HE DIVORCED ME FOR BEING “TOO POOR”—AN HOUR LATER,…

HE DIVORCED ME FOR BEING “TOO POOR”—AN HOUR LATER, HE WATCHED A BILLIONAIRE BOW TO ME ON A PRIVATE AIRSTRIP

PART 2: THE NAME HE NEVER THOUGHT TO ASK

The divorce took three months.

Liam expedited everything.

Of course he did.

He was eager to turn humiliation into reinvention, and Khloe was waiting with camera-ready affection, faux fur, and a family name he believed would open doors.

I let him.

I answered legal requests through counsel. I declined alimony. I declined personal property disputes. I declined every attempt by Liam’s attorney to make me appear desperate enough to negotiate over furniture.

My lawyer laughed during our first call.

“Miss Sterling,” he said, “you understand you are legally entitled to half of several marital assets.”

“What assets?”

“The apartment security deposit, certain retirement contributions, personal property—”

“Let him keep the aquarium of pretend success.”

Silence.

Then, carefully, “As you wish.”

I did not return to the apartment after Liam left.

Gladius sent a private team to collect my things while Liam was at work. They packed my books, my greenhouse journals, my mother’s silver gardening shears, my grandmother’s sapphire brooch, and the worn leather tote Liam had hated.

Nothing else mattered.

I moved into a serviced residence under a quiet Sterling holding company and waited for the court date.

During those three months, Liam enjoyed his new life publicly.

Khloe posted photos.

Champagne brunches.

A ski weekend in Aspen.

A caption about “finally being cherished by a man with drive.”

Liam appeared in the background of her posts wearing suits he should not have bought, smiling beside people he thought mattered.

Once, he texted me.

Hope you’re doing okay. No hard feelings.

I stared at it for a long moment.

Then blocked him.

Some messages are not communication.

They are vanity checking whether its reflection still exists.

On the morning of the final divorce hearing, downtown Seattle was bright and bitterly cold.

I arrived by taxi in a beige trench coat and low heels.

Liam arrived in a silver Porsche Panamera he had leased two weeks earlier.

Khloe stepped out beside him in an oversized faux fur coat, carrying the counterfeit Birkin. She looked me up and down as if my existence had offended her aesthetic.

“Grae,” Liam said with polished pity. “You look well. Surviving, I hope.”

“I am.”

Khloe pouted.

“Oh, honey. The taxi is so brave.”

I looked at the bag on her arm.

“Your zipper pull is wrong.”

She blinked.

“What?”

“The Birkin. Good copy, but the zipper pull is wrong, and the grain is too uniform.”

Color crawled up her neck.

Liam laughed sharply.

“Don’t embarrass yourself, Grae.”

“I’m not the one carrying vinyl into court.”

Khloe’s mouth fell open.

For one second, Liam looked from me to the bag.

Then he recovered with irritation.

“Let’s just get this done.”

Inside, the hearing lasted less than fifteen minutes.
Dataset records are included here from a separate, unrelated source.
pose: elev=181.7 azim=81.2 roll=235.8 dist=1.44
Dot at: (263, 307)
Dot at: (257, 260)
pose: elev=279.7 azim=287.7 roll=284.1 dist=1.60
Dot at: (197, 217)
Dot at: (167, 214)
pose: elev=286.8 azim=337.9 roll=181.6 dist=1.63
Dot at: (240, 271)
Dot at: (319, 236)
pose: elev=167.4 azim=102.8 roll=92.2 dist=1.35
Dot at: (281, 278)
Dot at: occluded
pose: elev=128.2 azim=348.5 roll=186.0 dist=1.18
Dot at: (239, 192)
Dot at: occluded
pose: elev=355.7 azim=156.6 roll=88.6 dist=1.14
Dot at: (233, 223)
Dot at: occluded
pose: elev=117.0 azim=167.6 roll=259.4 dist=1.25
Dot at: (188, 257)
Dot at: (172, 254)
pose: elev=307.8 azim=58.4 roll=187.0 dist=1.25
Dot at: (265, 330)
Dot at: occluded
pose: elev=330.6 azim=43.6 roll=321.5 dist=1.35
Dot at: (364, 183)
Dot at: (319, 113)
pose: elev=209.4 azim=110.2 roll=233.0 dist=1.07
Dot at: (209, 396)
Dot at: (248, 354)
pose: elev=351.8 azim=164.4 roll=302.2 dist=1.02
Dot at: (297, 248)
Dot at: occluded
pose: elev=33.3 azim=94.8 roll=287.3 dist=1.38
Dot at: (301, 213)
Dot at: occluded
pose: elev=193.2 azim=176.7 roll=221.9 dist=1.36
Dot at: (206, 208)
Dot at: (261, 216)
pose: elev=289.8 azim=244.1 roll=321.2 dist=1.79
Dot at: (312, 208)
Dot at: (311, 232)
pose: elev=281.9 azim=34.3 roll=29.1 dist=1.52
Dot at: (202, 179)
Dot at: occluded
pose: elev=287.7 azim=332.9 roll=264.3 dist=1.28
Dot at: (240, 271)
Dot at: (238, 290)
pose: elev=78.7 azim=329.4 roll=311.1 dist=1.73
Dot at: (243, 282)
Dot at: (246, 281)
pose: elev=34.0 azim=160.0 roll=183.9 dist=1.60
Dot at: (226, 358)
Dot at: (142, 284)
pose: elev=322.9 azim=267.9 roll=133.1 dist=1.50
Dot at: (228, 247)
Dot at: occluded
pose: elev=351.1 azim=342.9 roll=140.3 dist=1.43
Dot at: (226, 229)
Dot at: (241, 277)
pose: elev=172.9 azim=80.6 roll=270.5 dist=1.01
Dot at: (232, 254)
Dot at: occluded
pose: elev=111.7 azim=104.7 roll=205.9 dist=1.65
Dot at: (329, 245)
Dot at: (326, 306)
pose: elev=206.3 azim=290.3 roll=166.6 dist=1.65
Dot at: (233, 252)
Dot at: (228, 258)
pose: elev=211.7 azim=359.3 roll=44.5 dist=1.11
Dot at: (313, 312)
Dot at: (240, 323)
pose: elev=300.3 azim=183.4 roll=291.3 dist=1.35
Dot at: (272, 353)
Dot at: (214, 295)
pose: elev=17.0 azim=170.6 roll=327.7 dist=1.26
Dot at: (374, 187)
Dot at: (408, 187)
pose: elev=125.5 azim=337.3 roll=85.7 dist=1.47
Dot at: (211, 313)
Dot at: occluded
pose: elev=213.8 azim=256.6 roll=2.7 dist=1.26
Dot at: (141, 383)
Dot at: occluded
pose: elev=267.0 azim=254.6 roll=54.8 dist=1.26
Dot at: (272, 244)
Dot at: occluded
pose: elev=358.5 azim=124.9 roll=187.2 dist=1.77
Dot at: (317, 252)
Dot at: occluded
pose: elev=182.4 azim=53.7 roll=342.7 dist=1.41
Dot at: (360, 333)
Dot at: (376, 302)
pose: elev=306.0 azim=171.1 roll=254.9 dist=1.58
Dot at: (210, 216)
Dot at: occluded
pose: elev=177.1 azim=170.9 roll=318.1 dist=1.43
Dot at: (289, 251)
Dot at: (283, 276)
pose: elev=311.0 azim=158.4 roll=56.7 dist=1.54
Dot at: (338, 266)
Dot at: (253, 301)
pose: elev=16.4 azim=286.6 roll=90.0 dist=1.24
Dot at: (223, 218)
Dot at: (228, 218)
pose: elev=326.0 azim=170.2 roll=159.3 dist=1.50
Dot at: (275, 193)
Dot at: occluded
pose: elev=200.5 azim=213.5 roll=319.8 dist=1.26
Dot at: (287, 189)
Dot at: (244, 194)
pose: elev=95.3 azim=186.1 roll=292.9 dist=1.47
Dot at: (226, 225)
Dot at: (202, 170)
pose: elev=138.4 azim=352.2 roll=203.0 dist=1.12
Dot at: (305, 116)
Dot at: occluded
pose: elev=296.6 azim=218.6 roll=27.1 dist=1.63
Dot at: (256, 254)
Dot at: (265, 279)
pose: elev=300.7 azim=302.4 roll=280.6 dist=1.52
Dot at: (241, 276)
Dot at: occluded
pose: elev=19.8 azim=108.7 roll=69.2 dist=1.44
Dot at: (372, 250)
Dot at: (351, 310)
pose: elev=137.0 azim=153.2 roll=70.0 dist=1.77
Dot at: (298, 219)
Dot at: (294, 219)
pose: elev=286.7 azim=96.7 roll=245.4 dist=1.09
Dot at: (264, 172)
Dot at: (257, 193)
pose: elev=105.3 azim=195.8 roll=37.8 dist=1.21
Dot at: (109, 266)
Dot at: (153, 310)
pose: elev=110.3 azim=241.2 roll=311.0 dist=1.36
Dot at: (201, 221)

The judge reviewed the agreement.

Asked whether I understood I was waiving support.

I said yes.

Asked whether I signed voluntarily.

Asked whether the marriage was irretrievably broken.

I looked at Liam.

His face showed only impatience.

“Yes,” I said.

The gavel fell.

It was done.

Four years of marriage ended in a room that smelled like paper, floor polish, and old coffee.

Outside, on the courthouse plaza, Khloe looped her arm through Liam’s.

“Well,” she said brightly, “that was mercifully painless.”

Liam smirked.

“For some of us.”

I adjusted my gloves.

“Goodbye, Liam.”

He studied me.

Maybe he expected tears now.

Maybe rage.

Maybe one final plea that would let him believe he had escaped upward.

Instead, I turned toward the curb.

That was when the convoy arrived.

Three matte black Cadillac Escalades pulled up with diplomatic precision.

The plaza went quiet in layers.

First the security men.

Then the lawyers.

Then Liam.

A private-security lead stepped out first. Then another. Then the rear door of the center Escalade opened.

Gladius Sterling stepped into the cold.

My brother had always looked like power learned to wear a coat.

Late thirties. Tall. Sharp gray eyes. Vicuña overcoat. Black gloves. The kind of calm that made loud men lower their voices without knowing why.

Liam’s face emptied.

As a wealth manager, he knew exactly who Gladius was. He had probably studied his investment history, shipping acquisitions, and interviews in which he said almost nothing while markets adjusted anyway.

Khloe whispered, “Oh my God.”

Liam stepped forward automatically, hand outstretched.

“Mr. Sterling. It’s an absolute honor. Liam Caldwell, Wellington and—”

Gladius walked past him.

Not around.

Past.

As if Liam were furniture placed inconveniently near the path.